Lying forgotten two hundred feet below one of America’s most iconic buildings lies the closely guarded secret of one of America’s finest presidents - rusting away when it could be a monument to his greatness. Hidden under the Grand Central train terminal in New York lies a vast area that was unknown to the outside world until the late Eighties. It houses the power network that is responsible for the electricity that runs the entire station - and was a key target for Hitler during the Second World War. But there is also the little known Waldorf-Astoria platform, which is known by Grand Central staff as the Roosevelt Platform. And there is parked the decaying hulk of the train the four-times elected president used to hide his disability, the paralysis from the waist down which forced him to use a wheelchair in private.
In such difficult times, Franklin Delano Roosevelt did not want anybody to know of his own problems and arranged to journey in and out of New York via Grand Central in a personal armoured train. ‘The platform is directly under the Waldorf Astoria and after Roosevelt’s 6000 horse powered diesel train would pull up on the tracks it would let his personal car out of the side,’ said Dan Brucker, 52, spokesperson for Metro North, the company that runs Grand Central Terminal. ‘The car would then drive off the dark and secret platform into an elevator which would take it directly into the Waldorf Astoria garage. ‘This served to protect Roosevelt’s safety and protect his disability through polio from the public at large.’

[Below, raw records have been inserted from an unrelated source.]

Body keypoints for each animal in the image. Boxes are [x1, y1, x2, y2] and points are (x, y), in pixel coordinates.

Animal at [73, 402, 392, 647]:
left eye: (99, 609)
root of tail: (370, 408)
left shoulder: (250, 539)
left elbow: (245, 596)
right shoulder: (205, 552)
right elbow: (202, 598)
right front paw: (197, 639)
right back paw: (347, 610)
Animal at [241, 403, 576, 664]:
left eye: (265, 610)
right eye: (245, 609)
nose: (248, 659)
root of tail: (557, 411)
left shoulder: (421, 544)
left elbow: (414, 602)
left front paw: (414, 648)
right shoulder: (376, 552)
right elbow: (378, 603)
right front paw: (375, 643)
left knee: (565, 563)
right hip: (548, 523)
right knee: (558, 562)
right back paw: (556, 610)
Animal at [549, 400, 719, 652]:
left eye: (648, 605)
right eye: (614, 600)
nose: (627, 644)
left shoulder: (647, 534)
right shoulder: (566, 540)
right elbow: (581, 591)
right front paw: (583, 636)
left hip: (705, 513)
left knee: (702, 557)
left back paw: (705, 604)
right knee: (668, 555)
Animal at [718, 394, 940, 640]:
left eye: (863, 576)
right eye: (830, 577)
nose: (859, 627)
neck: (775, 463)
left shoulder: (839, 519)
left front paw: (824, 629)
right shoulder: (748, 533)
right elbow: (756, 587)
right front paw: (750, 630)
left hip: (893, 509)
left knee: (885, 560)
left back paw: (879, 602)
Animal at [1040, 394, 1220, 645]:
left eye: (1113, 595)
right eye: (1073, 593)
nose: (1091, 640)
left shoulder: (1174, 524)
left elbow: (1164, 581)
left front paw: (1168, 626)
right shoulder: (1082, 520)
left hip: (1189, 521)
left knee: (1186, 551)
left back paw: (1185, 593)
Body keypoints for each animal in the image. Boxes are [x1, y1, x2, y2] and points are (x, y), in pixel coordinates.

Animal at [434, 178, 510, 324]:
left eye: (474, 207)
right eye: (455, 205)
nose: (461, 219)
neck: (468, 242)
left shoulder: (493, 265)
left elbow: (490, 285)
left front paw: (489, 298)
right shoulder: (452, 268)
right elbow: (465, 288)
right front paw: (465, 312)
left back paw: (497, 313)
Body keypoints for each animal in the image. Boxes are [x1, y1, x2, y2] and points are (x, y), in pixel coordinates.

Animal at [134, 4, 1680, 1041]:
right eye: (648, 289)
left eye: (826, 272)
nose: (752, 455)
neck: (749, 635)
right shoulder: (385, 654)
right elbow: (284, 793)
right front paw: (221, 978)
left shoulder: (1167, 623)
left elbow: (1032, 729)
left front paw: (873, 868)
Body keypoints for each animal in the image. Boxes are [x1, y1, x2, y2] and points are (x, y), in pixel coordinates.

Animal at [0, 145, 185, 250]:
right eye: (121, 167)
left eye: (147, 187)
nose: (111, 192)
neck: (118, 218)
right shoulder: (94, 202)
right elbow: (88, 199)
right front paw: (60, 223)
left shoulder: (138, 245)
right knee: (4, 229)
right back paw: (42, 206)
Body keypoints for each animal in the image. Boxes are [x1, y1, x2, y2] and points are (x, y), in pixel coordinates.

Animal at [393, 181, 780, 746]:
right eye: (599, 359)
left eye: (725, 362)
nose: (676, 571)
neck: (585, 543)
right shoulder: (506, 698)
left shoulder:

Constructed as part of the redesigned terminal in 1913, this colossal top-secret area ten storeys deep - known as M42 - was left off all blueprints for the station and its existence was only officially acknowledged by the station owners in the late 1980’s. Accessible via a lift that is almost 100 years old, M42 is still one of the most closely guarded areas. The exact location of M42 is still classified information,’ said Mr Brucker. ‘Its history is one of denial and subterfuge, as you can imagine given its importance not only to New York City today but in the war effort during the 1940’s.
http://outsidethecubicle.tumblr.com/post/66750149028/destroyed-and-abandoned-fdrs-secret-armored#notes
I love this kind of stuff. There are so many "secret" stations and so much history below your feet here in NYC.